Magi adalah sesuatu atau cara tertentu yang diyakini dapat menimbulkan kekuatan gaib dan dapat menguasai alam sekitar, termasuk alam pikiran dan tingkah laku manusia (Kamus Bahasa Indonesia, 2005: 695). Pendapat dari uraian di atas dapat dikatakan bahwa fungsi kesenian selalu berhubungan dengan kehidupan masyarakat. Fungsi seni yang timbul dalam masyarakat merupakan wujud dari ide-ide yang diciptakan oleh masyarakat pendukungnya untuk memenuhi kebutuhan hidup serta terkait dengan perkembangan zaman. Kesenian lahir, tumbuh dan berkembang di kalangan masyarakat dan menjadi milik masyarakat. Berdasarkan teori fungsi yang diungkap di atas, nampaknya berbeda tetapi sebenarnya tidak bertentangan bahkan saling melengkapi ataupun saling mendukung. Pendapat mengenai teori fungsi di atas tidak semuanya peneliti gunakan karena teori fungsi yang berkaitan dengan kesenian tradisional sintren lais yang digunakan. 

Musik Pengiring 
Menurut Banoe (2003: 288), musik adalah cabang seni yang membahas dan menetapkan berbagai suara ke dalam pola-pola yang dapat dimengerti dan dipahami manusia. Musik yang baik adalah memiliki unsur-umsur melodi, ritme, dan harmoni. Sedangkan menurut Murgiarto (1978: 33), iringan tari terdiri dari dua, yaitu iringan internal dan iringan eksternal. Iringan internal adalah iringan tari yang dimainkan oleh si penari sendiri, sedangkan iringan eksternal adalah iringan yang dilakukan oleh orang lain atau yang datang dari luar tubuh si penari itu sendiri. Dalam hal ini musik pengiring kesenian sintren lais merupakan iringan eksternal yaitu musik yang datang dari luar tubuh si penari.

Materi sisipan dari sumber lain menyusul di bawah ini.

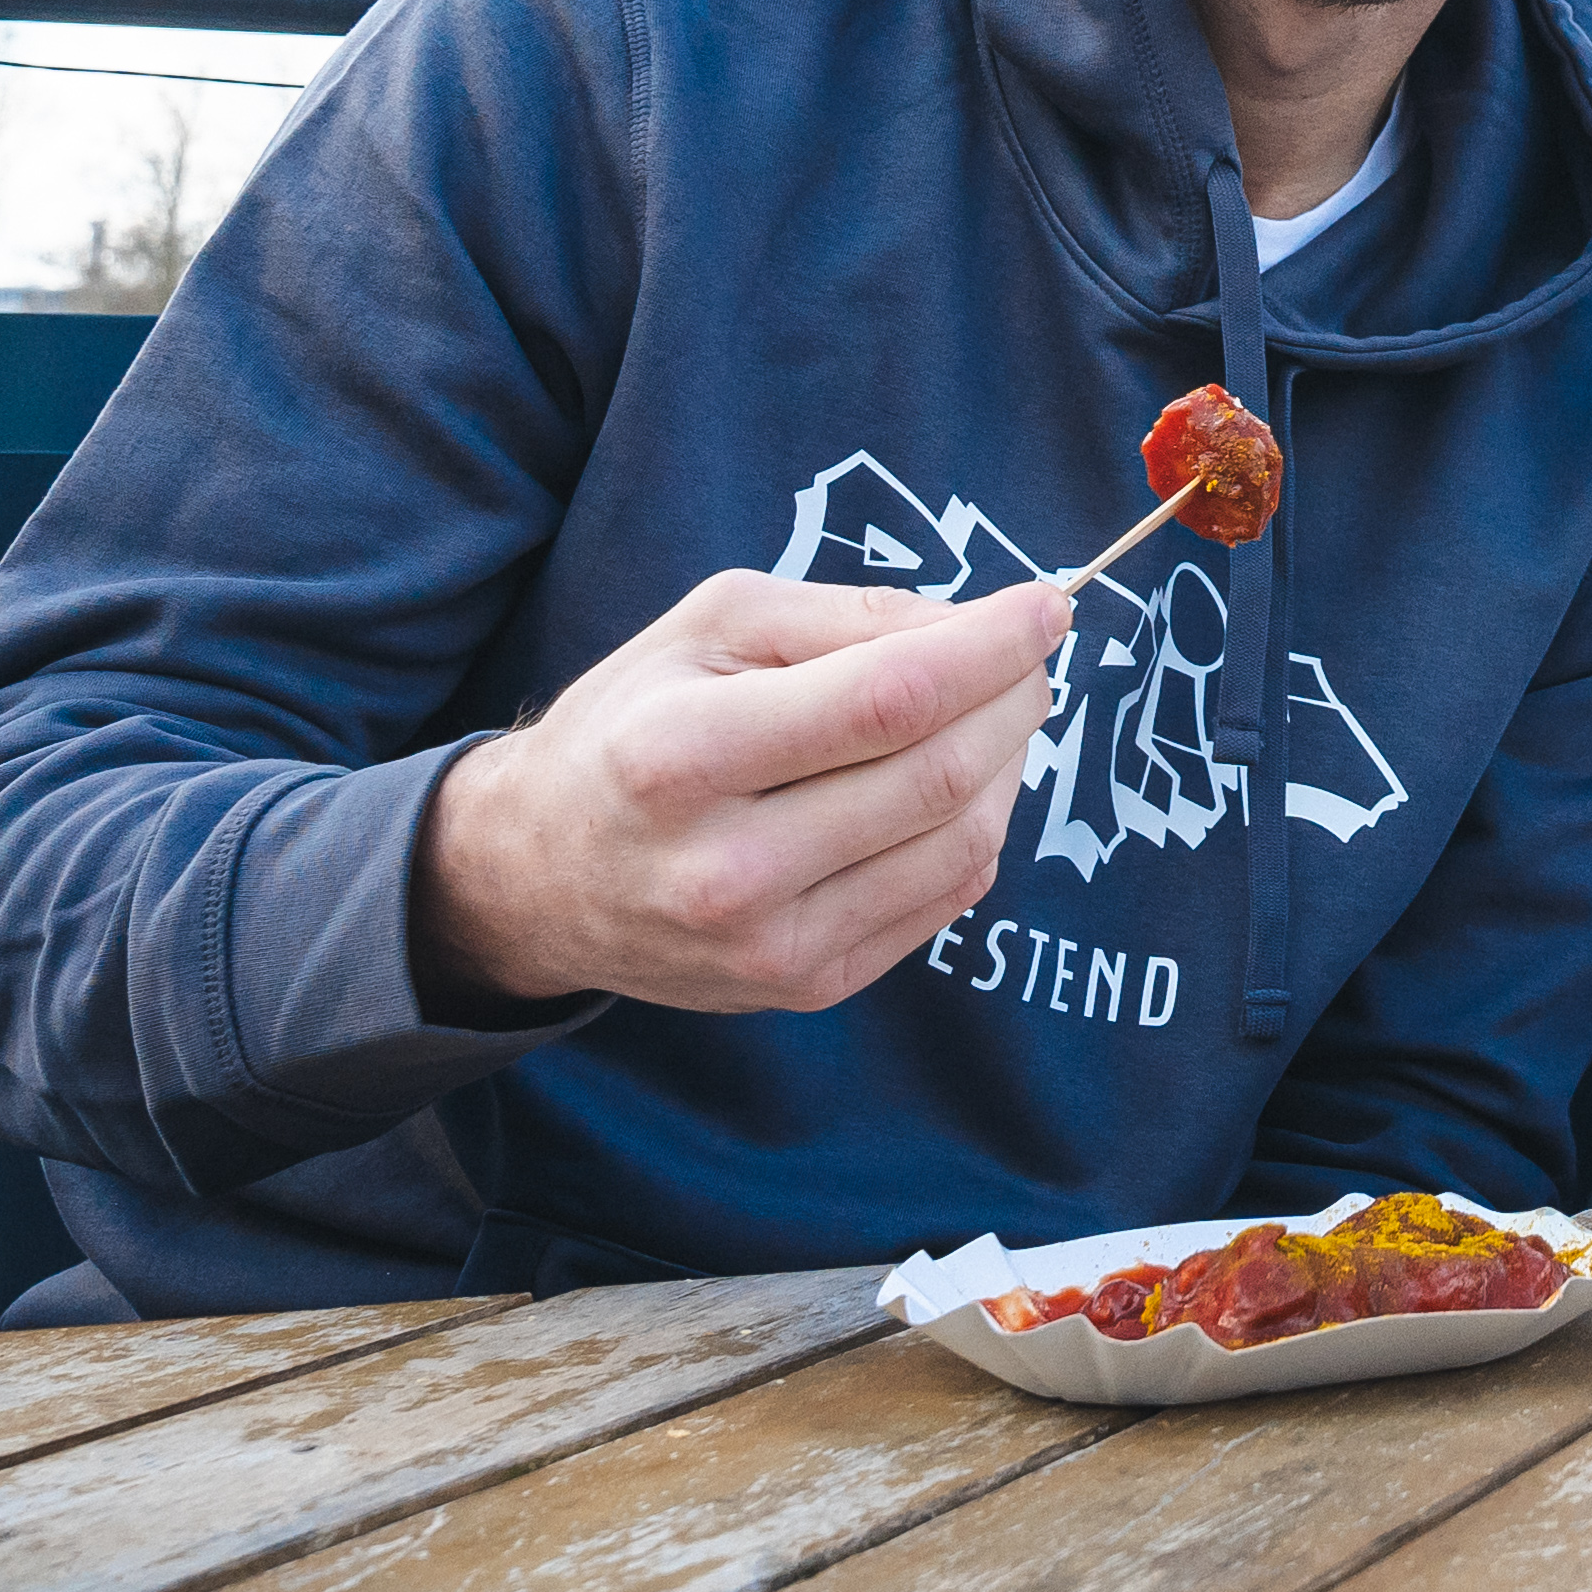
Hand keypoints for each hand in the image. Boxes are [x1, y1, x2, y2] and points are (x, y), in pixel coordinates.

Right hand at [412, 570, 1066, 1020]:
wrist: (543, 875)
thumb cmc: (634, 724)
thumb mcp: (710, 626)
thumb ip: (849, 616)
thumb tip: (983, 624)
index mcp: (682, 756)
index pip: (887, 700)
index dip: (990, 649)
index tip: (1048, 606)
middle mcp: (726, 869)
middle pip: (939, 775)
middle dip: (1014, 698)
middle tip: (1029, 652)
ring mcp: (772, 944)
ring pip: (964, 841)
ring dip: (1010, 761)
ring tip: (990, 710)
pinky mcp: (809, 984)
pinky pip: (950, 896)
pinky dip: (979, 824)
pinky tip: (953, 781)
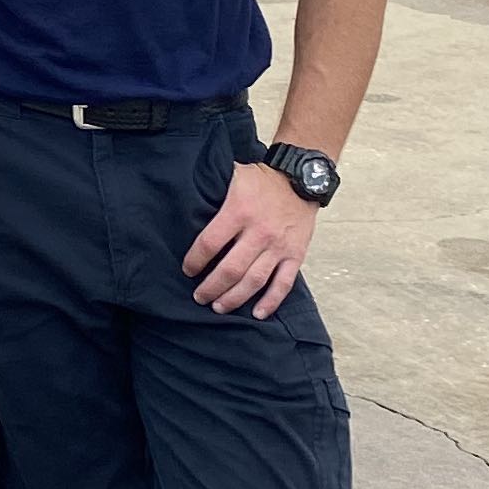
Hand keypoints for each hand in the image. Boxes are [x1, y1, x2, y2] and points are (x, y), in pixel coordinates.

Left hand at [182, 160, 318, 317]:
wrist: (303, 178)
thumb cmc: (263, 179)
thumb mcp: (233, 175)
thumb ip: (213, 190)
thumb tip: (186, 200)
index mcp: (239, 211)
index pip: (210, 243)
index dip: (195, 260)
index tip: (187, 270)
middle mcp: (259, 232)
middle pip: (231, 269)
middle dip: (211, 287)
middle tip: (199, 297)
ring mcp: (278, 246)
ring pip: (254, 281)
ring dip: (234, 298)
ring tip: (218, 307)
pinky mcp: (295, 255)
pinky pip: (283, 284)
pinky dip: (270, 302)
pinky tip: (257, 313)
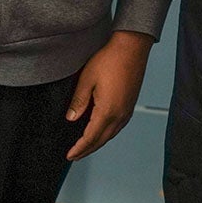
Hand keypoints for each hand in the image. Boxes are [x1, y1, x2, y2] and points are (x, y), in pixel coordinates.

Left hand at [65, 30, 153, 160]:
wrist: (131, 46)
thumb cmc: (110, 59)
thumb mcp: (87, 79)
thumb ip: (79, 101)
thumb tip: (71, 118)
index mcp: (108, 110)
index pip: (90, 137)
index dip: (79, 148)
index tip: (69, 155)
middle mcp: (120, 114)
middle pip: (102, 140)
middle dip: (87, 150)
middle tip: (75, 156)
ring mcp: (127, 109)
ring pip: (111, 134)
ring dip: (98, 143)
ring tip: (87, 147)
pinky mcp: (130, 103)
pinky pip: (118, 126)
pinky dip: (108, 133)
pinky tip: (102, 131)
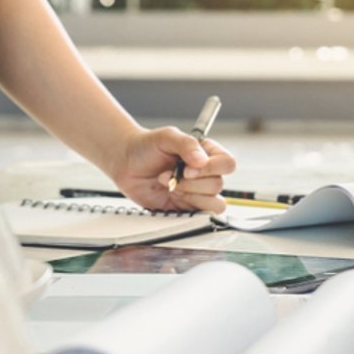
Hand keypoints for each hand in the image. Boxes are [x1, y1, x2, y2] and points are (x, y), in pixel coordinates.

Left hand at [105, 127, 235, 212]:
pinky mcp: (187, 208)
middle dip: (190, 183)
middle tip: (167, 175)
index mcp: (207, 154)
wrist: (126, 163)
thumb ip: (187, 144)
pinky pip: (200, 216)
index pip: (228, 163)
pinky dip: (186, 208)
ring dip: (189, 196)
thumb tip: (202, 161)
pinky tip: (170, 197)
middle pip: (218, 185)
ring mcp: (197, 193)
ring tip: (169, 186)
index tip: (188, 168)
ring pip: (214, 203)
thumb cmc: (147, 146)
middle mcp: (206, 174)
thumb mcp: (167, 136)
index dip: (211, 168)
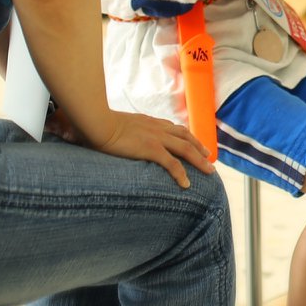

Menurut Jazuli (1994: 10-12), peran musik dikelompokkan menjadi tiga, yaitu : 
  1. musik sebagai pengiring atau penunjang, disini peranan musik untuk mengiringi atau menunjang penampilan tari, sehingga tidak banyak menentukan isi tarinya; 
  2. musik sebagai pemberi suasana tari, yaitu peranan musik sangat besar untuk menghadirkan suasana tertentu sesuai dengan garapan tarinya, dan suasana tersebut antara lain: agung, sedih, gembira, tenang, bingung, gaduh, dan sebagainya; 
  3. musik sebagai ilustrasi atau pengantar tari berarti peranan musik tidak selalu mengikuti gerak tarinya dan memberikan gambaran serta makna yang terkandung, untuk menekankan pada bagian tertentu dan membantu membuat suasana tertentu sebagaimana yang dikehendaki oleh garapan tarinya.